Diese nennt man auch Stellvertreterklänge. Man kann jeden Dur-Dreiklang durch seinen Stellvertreter-Dreiklang ersetzen. Dur-Dreiklang und Moll-Stellvertreter, die so genannte Moll-Parallele, teilen sich ZWEI GLEICHE TÖNE. Es bilden sich folgende Paare:

I – VI       —> C-Dur / a-Moll
IV – II      —> F-Dur / d-Moll
V – III      —> G-Dur / e-Moll

Man kann also – je nach Melodieverlauf – auch die Dur-Dreiklänge durch ihre Stellvertreter ersetzen. Wichtig ist: Im ersten und letzten Takt eines Musikstücks in DUR ist der Stellvertreterklang in Moll mit Vorsicht zu genießen, da er das Tongeschlecht verschleiern kann! Besonders im letzten Takt sollte bei einem Musikstück in Dur möglichst auch die Tonika stehen. Es gibt aber Ausnahmen, z. B. wenn der Komponist bewusst verschleiern oder eine bestimmte Wirkung erzielen möchte, z. B. Aufmerksamkeit oder das Gefühl von “nicht abgeschlossen”.

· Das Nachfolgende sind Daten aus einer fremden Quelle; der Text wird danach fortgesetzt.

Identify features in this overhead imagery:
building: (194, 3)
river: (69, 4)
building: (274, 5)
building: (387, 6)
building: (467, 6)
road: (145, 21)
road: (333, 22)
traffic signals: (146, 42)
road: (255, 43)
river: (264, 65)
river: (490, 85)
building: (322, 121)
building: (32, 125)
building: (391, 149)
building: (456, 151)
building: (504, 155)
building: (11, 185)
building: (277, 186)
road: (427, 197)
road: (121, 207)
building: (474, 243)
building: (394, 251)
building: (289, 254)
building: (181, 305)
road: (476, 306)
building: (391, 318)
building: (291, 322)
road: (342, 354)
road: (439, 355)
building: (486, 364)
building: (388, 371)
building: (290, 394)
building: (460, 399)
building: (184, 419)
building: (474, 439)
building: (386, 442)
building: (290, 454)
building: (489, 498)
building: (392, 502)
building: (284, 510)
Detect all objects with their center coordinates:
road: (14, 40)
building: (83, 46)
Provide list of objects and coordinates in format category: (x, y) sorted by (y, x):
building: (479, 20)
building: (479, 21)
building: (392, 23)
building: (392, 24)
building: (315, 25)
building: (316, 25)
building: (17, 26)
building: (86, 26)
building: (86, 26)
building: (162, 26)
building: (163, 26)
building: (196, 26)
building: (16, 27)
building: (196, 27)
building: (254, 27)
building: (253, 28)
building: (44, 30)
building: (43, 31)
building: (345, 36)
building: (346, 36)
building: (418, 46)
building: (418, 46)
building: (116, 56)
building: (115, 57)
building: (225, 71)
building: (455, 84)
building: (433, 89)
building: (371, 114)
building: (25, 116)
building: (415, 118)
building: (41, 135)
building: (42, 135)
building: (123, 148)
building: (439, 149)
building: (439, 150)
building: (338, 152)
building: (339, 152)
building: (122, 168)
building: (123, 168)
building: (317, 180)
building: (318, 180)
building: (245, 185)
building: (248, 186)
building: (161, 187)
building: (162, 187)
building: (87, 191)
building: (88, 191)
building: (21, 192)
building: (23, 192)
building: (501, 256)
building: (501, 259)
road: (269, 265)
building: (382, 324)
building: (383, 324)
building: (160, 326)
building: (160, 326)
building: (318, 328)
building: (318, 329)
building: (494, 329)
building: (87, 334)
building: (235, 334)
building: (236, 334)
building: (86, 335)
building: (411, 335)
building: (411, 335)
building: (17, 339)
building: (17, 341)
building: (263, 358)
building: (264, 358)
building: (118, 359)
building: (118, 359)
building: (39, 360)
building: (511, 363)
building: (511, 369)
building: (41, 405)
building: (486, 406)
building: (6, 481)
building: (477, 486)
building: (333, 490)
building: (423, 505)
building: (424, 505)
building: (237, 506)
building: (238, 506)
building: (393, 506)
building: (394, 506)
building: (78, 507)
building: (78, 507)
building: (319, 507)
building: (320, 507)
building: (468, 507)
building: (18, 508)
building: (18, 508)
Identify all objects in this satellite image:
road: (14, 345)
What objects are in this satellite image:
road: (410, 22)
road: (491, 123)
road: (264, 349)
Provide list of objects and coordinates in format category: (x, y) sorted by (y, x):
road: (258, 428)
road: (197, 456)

Die VII. Stufe – ein Sonderfall

Und die VII?
Die wird in der klassischen Harmonielehre als Ersatz für die V benutzt und zwar aus folgendem Grund (am Beispiel G7 erklärt):

G-Dur mit kleiner Septime = g, h, d, f

H vermindert, also H° = h, d, f

Man findet also drei gleiche Töne. Die klassische Funktionstheorie betrachtet deshalb die VII. Stufe als V. Stufe mit ausgelassenem Grundton, genauer gesagt, um in der Terminologie der Funktionslehre zu bleiben, als Dominante ohne Grundton. Es sei an dieser Stelle die Anmerkung erlaubt, dass im Bereich der Popular-Musik Stufen- und Funktionstheorie vermischt angewendet werden, die in der klassischen Harmonielehre traditionellerweise getrennt werden. So würde der Funktionstheoretiker nicht von der I. Stufe, sondern von der Tonika reden und die zweite Stufe Subdominant-Parallele nennen. Die VI. Stufe wäre dementsprechend die Tonika-Parallele usw. Das hat den Vorteil, dass die oben beschriebene Funktion des Akkords innerhalb des Harmonie-Gerüsts klar wird. Das Stufenmodell hat hingegen den Vorteil, dass man schnell das Harmoniegerüst eines Songs losgelöst von einer Tonart übersichtlich aufschreiben und betrachten kann. Es hat sich deshalb in der Popular-Musik durchgesetzt. Trotzdem spricht man auch dort von Tonika, Subdominante, Dominante, Doppel-Dominante etc., wenn man die Funktion beschreiben will. Dies sei nur der Vollständigkeit halber erwähnt.

Fazit

Ich hoffe, dass ich Dir hier einen kleinen Einblick in die grundsätzliche Vorgehensweise bieten konnte. Als Einsteiger kommt man so schon sehr weit. Natürlich gibt es noch viel mehr Möglichkeiten, eine Melodie interessant zu harmonisieren. Da gibt es Doppel-Dominanten, Tritonus-Substitution, Alterationen uvm. Doch damit ist jeder Anfänger überfordert. Hier empfehle ich Dir die einschlägige Fachliteratur oder guten Musikunterricht. Du solltest jedoch so in der Lage sein, jedes Musikstück in Dur hinreichend zu harmonisieren. Wenn Du etwas üben möchtest, schreib doch mal eine Moll-Tonleiter auf (z. B. a-Moll natürlich —> besitzt die gleichen Töne wie C-Dur, nur von a bis a aufgeschrieben). Setzt jetzt mal die Dreiklänge darüber und schau Dir an, wie der Aufbau nun aussieht. Die I., IV, und V. Stufe sind wieder Deine Hauptdreiklänge, die restlichen Stufen die Stellvertreter. Schreib nun auch mal die beiden anderen Moll-Varianten auf (melodisch/harmonisch) und schau Dir an, was dann passiert. Beachte die V. Stufe. Wie verändert sich diese? Wenn Du das raus bekommst, bist Du auf einem sehr guten Wege und weißt, dass Du das, was ich hier so geschrieben habe, verstanden hast.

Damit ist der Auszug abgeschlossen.